Для Зелинского (да и для нас тоже) важно свести в одну точку все древние сюжеты, в которых присутствует культ Реи/Кибелы и кабиров, отправляемый в Кизике. Поэтому он, рассмотрев сюжет, предлагаемый Аполлонием Родосским, сразу же переходит к рассмотрению сюжета, предлагаемому аж самим Геродотом. Вот на какой сюжет из «Истории» Геродота (книга IV) обращает наше внимание Зелинский:

«Скифы, как и другие народы, также упорно избегают чужеземных обычаев, притом они сторонятся не только обычаев прочих народов, но особенно эллинских. Это ясно показала судьба Анахарсиса и потом Скила. Анахарсис повидал много стран и выказал там свою великую мудрость. На обратом пути в скифские пределы ему пришлось, плывя через Геллеспонт, пристать к Кизику. Кизикенцы в это время как раз торжественно справляли праздник Матери Богов. Анахарсис дал богине такой обет: если он возвратится домой здравым и невредимым, то принесет ей жертву по обряду, какой он видел у кизикенцев, и учредит в ее честь всенощное празднество. Вернувшись в Скифию, Анахарсис тайно отправился в так называемую Гилею (эта местность лежит у Ахиллесова ристалища и вся покрыта густым лесом разной породы деревьев). Так вот, Анахарсис отправился туда и совершил полностью обряд празднества, как ему пришлось видеть в Кизике. При этом Анахарсис навесил на себя маленькие изображения богини и бил в тимпаны. Какой-то скиф подглядел за совершением этих обрядов и донес царю Савлию. Царь сам прибыл на место и, как только увидел, что Анахарсис справляет этот праздник, убил его стрелой из лука. И поныне еще скифы на вопрос об Анахарсисе отвечают, что не знают его, и это потому, что он побывал в Элладе и перенял чужеземные обычаи».

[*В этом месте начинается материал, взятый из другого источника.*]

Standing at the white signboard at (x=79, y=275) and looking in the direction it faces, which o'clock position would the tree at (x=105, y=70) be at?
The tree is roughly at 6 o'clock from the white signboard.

Комментируя этот текст Геродота, Зелинский пишет: «Греческий историк приводит это предание в доказательство нетерпимости, с которой скифы относились к чужестранным, особенно же к греческим, обычаям; мы бы его охотно спросили о другом. Был ли кизикенский культ Матери мистическим? В пользу этого говорит аналогия, затем таинственность, с которой его справляет Анахарсис в Скифии (хотя тут возможно и другое объяснение), тимпан и священные изображения. Правда, пришлось бы допустить, что скифский путешественник в свою краткую и, по-видимому, случайную побывку в Кизике дал себя посвятить; но это вполне возможно. На приобщение кабирических элементов указывает одна подробность: обет Анахарсиса на случай его невредимого возвращения домой — а возвращался он морем; мы знаем, что кабирические мистерии обещали посвященным именно счастливое плавание на море; этому обстоятельству они и были обязаны своей популярностью среди моряков».

Эней — вергилиевский устроитель великого Рима. Вергилий — певец императора Августа, превратившего не до конца имперский Рим в подмороженную мудрым августианством мировую империю, клонящуюся к закату.

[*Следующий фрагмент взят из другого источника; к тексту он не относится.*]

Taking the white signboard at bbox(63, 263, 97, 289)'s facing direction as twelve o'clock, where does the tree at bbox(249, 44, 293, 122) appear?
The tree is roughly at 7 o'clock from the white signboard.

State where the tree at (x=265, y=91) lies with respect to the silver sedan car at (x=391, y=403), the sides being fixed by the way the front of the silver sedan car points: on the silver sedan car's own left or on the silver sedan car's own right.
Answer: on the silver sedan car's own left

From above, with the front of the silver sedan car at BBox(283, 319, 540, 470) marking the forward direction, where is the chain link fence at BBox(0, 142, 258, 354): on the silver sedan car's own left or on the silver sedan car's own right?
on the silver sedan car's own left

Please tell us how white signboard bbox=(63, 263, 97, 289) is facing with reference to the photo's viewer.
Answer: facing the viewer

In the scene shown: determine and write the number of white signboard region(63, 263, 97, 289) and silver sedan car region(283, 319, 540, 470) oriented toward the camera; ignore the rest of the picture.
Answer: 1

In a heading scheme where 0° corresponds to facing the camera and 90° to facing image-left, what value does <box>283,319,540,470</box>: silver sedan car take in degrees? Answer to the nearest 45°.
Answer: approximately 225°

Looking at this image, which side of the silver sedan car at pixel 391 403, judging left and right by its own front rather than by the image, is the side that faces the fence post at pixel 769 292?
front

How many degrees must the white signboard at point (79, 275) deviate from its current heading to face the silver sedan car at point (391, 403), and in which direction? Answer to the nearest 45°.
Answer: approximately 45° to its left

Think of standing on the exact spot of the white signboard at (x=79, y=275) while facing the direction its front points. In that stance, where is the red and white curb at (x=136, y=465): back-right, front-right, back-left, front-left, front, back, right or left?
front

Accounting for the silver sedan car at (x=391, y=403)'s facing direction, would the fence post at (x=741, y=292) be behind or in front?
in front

Эней — дарданец. Дарданцы связаны с Реей/Кибелой и кабирами.

Если верить Зелинскому, то и Эней, и его отец Анхиз тоже связаны не с Афродитой, а с Идейской Матерью, то есть Реей/Кибелой.

А еще с ней связаны аргонавты и пропонтидский Кизик с его горой Диндим.

Могут ли быть обнаружены другие связи? Какие именно?

И какой масштаб в связи с их обнаружением приобретает тема Реи/Кибелы и кабиров, корибантов etc?